→ **Assignment**
For the entries below, report every line that includes the word "negative".
====== Given information
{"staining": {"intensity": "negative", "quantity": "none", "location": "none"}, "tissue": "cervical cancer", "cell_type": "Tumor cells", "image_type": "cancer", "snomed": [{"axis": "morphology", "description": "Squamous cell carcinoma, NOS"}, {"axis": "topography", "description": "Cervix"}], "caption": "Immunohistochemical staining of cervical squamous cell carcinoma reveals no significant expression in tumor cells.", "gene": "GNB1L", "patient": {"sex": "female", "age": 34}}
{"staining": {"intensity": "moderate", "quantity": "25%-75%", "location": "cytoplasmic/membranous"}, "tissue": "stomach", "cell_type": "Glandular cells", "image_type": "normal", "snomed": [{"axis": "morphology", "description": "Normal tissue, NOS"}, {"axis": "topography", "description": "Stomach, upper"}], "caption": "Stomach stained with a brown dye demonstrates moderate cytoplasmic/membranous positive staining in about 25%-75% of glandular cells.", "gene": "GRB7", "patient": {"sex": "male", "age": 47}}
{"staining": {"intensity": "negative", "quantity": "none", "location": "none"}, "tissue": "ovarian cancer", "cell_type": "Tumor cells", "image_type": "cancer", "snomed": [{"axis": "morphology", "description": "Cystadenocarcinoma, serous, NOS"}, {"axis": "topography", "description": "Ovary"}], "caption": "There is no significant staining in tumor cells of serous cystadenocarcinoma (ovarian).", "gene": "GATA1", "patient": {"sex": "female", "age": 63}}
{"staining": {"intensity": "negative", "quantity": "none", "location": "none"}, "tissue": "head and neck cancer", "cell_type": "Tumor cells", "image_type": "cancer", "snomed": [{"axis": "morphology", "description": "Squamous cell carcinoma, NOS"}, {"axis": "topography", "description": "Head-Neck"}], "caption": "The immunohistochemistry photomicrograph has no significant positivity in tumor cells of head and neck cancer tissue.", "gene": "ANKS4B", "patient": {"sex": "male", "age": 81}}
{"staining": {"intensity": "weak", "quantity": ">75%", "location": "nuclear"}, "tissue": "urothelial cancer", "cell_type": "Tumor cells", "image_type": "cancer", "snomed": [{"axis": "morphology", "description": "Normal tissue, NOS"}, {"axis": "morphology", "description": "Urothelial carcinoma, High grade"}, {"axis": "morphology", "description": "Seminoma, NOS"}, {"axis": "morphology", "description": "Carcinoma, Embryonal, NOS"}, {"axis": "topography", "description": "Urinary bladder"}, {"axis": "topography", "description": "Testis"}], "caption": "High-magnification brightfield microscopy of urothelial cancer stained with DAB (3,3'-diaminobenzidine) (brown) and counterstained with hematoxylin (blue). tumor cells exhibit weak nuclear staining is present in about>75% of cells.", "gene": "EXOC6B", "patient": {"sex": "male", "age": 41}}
============
→ **Exercise answer**
{"staining": {"intensity": "negative", "quantity": "none", "location": "none"}, "tissue": "cervical cancer", "cell_type": "Tumor cells", "image_type": "cancer", "snomed": [{"axis": "morphology", "description": "Squamous cell carcinoma, NOS"}, {"axis": "topography", "description": "Cervix"}], "caption": "Immunohistochemical staining of cervical squamous cell carcinoma reveals no significant expression in tumor cells.", "gene": "GNB1L", "patient": {"sex": "female", "age": 34}}
{"staining": {"intensity": "negative", "quantity": "none", "location": "none"}, "tissue": "ovarian cancer", "cell_type": "Tumor cells", "image_type": "cancer", "snomed": [{"axis": "morphology", "description": "Cystadenocarcinoma, serous, NOS"}, {"axis": "topography", "description": "Ovary"}], "caption": "There is no significant staining in tumor cells of serous cystadenocarcinoma (ovarian).", "gene": "GATA1", "patient": {"sex": "female", "age": 63}}
{"staining": {"intensity": "negative", "quantity": "none", "location": "none"}, "tissue": "head and neck cancer", "cell_type": "Tumor cells", "image_type": "cancer", "snomed": [{"axis": "morphology", "description": "Squamous cell carcinoma, NOS"}, {"axis": "topography", "description": "Head-Neck"}], "caption": "The immunohistochemistry photomicrograph has no significant positivity in tumor cells of head and neck cancer tissue.", "gene": "ANKS4B", "patient": {"sex": "male", "age": 81}}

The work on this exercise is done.